More broadly, payments will shift from fee-for-service to value-based payments and will affect about 30% of all kidney care providers. The End-Stage Renal Disease Treatment Choices, or ETC Model, is estimated to save the Medicare program $23 million over five years, CMS said.
CMS will select the providers mandated to participate in the model. The forced participation angle of the model drew criticism from stakeholders when its draft was released about one year ago.
Revamping kidney care in the U.S. has been an important focus of the Trump administration over the last few years.
The final rules released Friday are set to tackle long-standing issues in the program that provide incentives for costly care without much to show for it in terms of outcomes, federal health regulators said during a call with reporters on Friday.
"You get what you pay for," HHS Secretary Alex Azar said, noting the lackluster health outcomes for those with the chronic kidney disease.
Such patients represent about 1% of Medicare enrollees, yet they consume 7% of Medicare spending, CMS Administrator Seema Verma said.
There are two major components to the model set to alter the kidney landscape, the two top administration health officials said.
First, providers will receive a bump in payment for delivering at-home dialysis care.
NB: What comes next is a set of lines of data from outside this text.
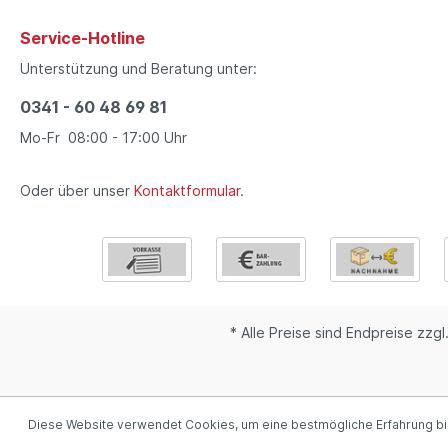
Service-Hotline
Unterstützung und Beratung unter:
0341 - 60 48 69 81
Mo-Fr 08:00 - 17:00 Uhr
Oder über unser
Kontaktformular
.
* Alle Preise sind Endpreise zzgl
Diese Website verwendet Cookies, um eine bestmögliche Erfahrung b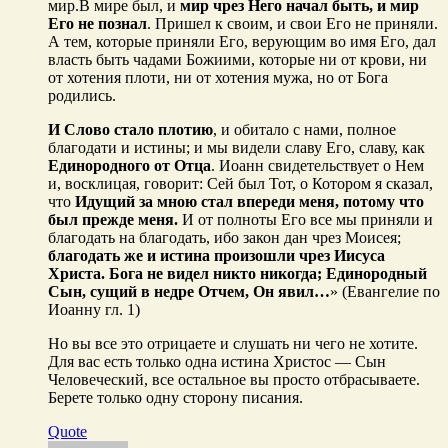
мир.В мире был, и
мир чрез Него начал быть, и мир
Его не познал
. Пришел к своим, и свои Его не приняли.
А тем, которые приняли Его, верующим во имя Его, дал
власть быть чадами Божиими, которые ни от крови, ни
от хотения плоти, ни от хотения мужа, но от Бога
родились.
И Слово стало плотию
, и обитало с нами, полное
благодати и истины; и мы видели славу Его, славу, как
Единородного от Отца
. Иоанн свидетельствует о Нем
и, восклицая, говорит: Сей был Тот, о Котором я сказал,
что
Идущий за мною стал впереди меня, потому что
был прежде меня.
И от полноты Его все мы приняли и
благодать на благодать, ибо закон дан чрез Моисея;
благодать же и истина произошли чрез Иисуса
Христа. Бога не видел никто никогда; Единородный
Сын, сущий в недре Отчем, Он явил…
» (Евангелие по
Иоанну гл. 1)
Но вы все это отрицаете и слушать ни чего не хотите.
Для вас есть только одна истина Христос — Сын
Человеческий, все остальное вы просто отбрасываете.
Берете только одну сторону писания.
Quote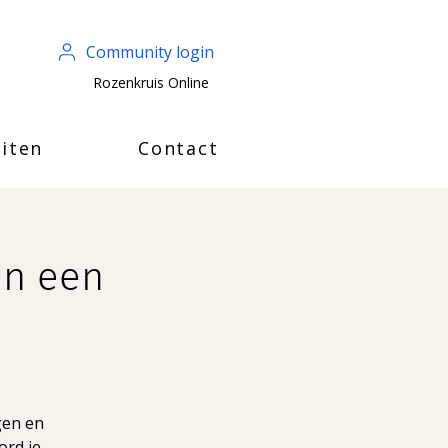
Community login
Rozenkruis Online
iten
Contact
en een
ogen en
ord je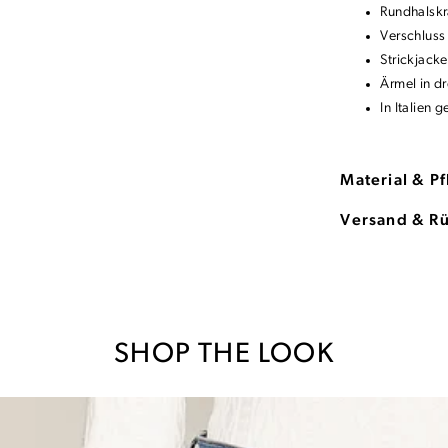
Rundhalskr
Verschluss
Strickjacke
Ärmel in dr
In Italien 
Material & P
Versand & R
SHOP THE LOOK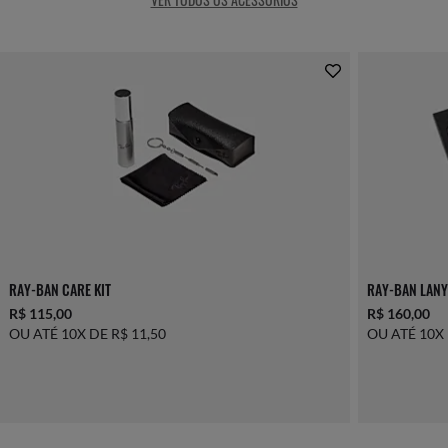
RAY-BAN CARE KIT
RAY-BAN LANY
R$ 115,00
R$ 160,00
OU ATÉ 10X DE R$ 11,50
OU ATÉ 10X 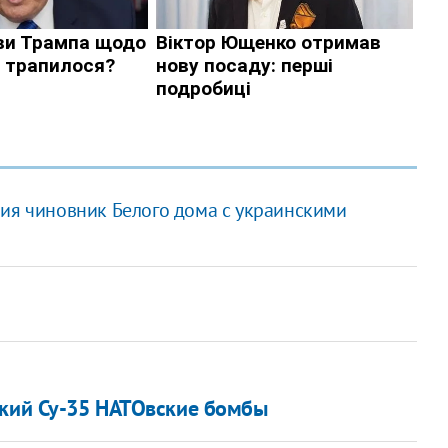
ния чиновник Белого дома с украинскими
ский Су-35 НАТОвские бомбы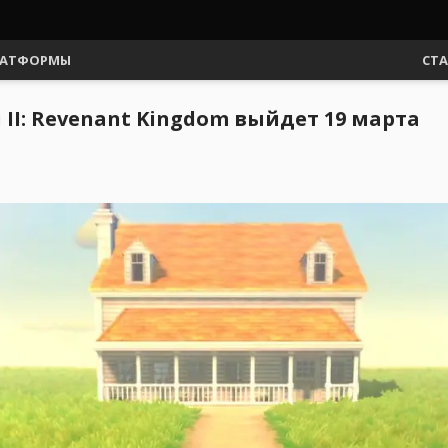
АТФОРМЫ
СТ
 II: Revenant Kingdom выйдет 19 марта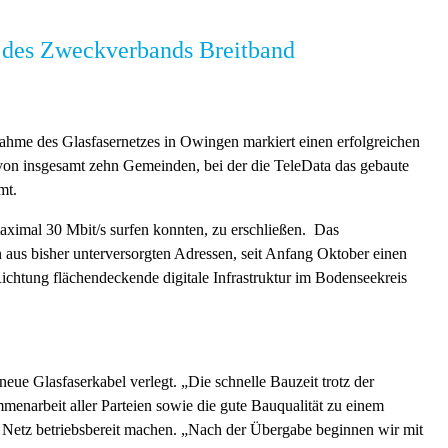
t des Zweckverbands Breitband
ahme des Glasfasernetzes in Owingen markiert einen erfolgreichen
 von insgesamt zehn Gemeinden, bei der die TeleData das gebaute
mt.
maximal 30 Mbit/s surfen konnten, zu erschließen. Das
us bisher unterversorgten Adressen, seit Anfang Oktober einen
chtung flächendeckende digitale Infrastruktur im Bodenseekreis
e Glasfaserkabel verlegt. „Die schnelle Bauzeit trotz der
menarbeit aller Parteien sowie die gute Bauqualität zu einem
 Netz betriebsbereit machen. „Nach der Übergabe beginnen wir mit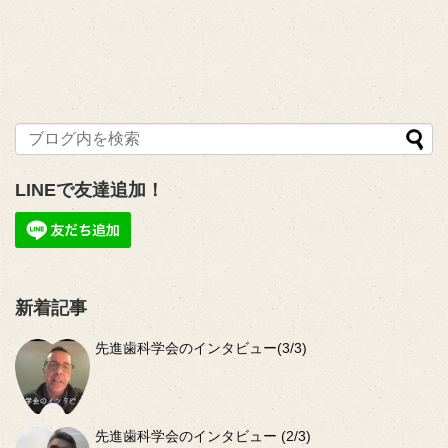
LINEで友達追加！
新着記事
先進歯科学会のインタビュー(3/3)
先進歯科学会のインタビュー (2/3)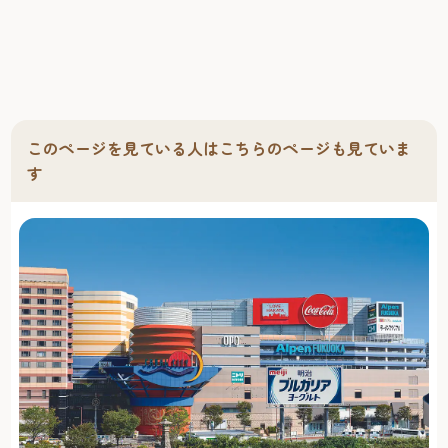
このページを見ている人はこちらのページも見ていま
す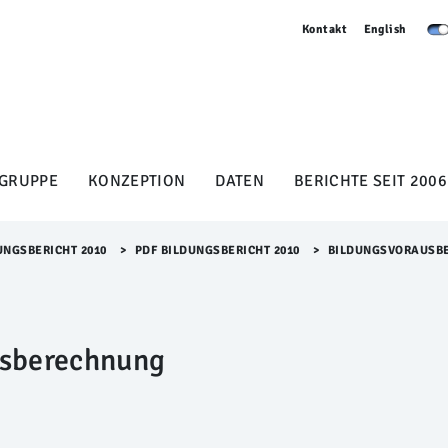
Kontakt
English
GRUPPE
KONZEPTION
DATEN
BERICHTE SEIT 2006
UNGSBERICHT 2010
>​
PDF BILDUNGSBERICHT 2010
>​
BILDUNGSVORAUSB
usberechnung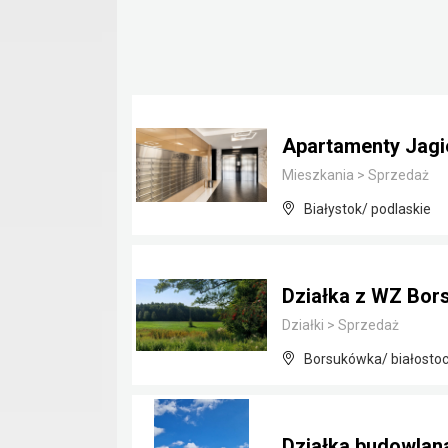
Apartamenty Jagie
Mieszkania
>
Sprzedaż
Białystok/ podlaskie
Działka z WZ Bor
Działki
>
Sprzedaż
Borsukówka/ białostoc
Działka budowla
Right now, those with chronic kidney disease are forced to spend multiple hours at least three times a week at a dialysis center.
CMS argues that at-home dialysis, a preferred treatment option, is less prevalent than in other developed countries. In 2016, only about 12% of all patients treated for ESRD were using at-home dialysis.
And during a pandemic, going to a facility can hold a particular risk for these patients, Verma pointed out. She noted that these patients are at the highest risk for COVID-19 and make up the highest rate of COVID-19 diagnoses in the Medicare population.
Second, during the first year of the model, providers will receive a 3% increase in reimbursement for at-home dialysis followed by a 2% and 1% increase in the subsequent years. However, there is downside financial risk in the model, which is partly why CMS expects to generate savings of $23 million.
CMS will choose which providers participate in the model based on their location in randomly selected regions. That means some dialysis centers will have some providers participating and others will not. Some of the chains have argued this hampers their ability from making system-wide changes due to the lack of uniformity.
Another major component of the effort is the reimbursement of lost wages, child care and elder care for living donors.
A transplant, while not a cure, can offer for patients semblance of a close-to-normal life and extend that life. However, "only 2.9 % of ESRD patients received a transplant before needing to start dialysis," CMS noted.
The administration is betting that more people will be willing to donate a kidney if they can expect to be reimbursed for lost wages and child care. Regulators said Friday they estimate it will increase the availability of organs by 20% by 2030.
CMS also finalized on Friday its payment model for radiation oncology. The model's goal is to save money while upping care quality, and will test different payment methodologies for radiotherapy care episodes. It will also begin in 2021, and is estimated to save Medicare $230 million over five years.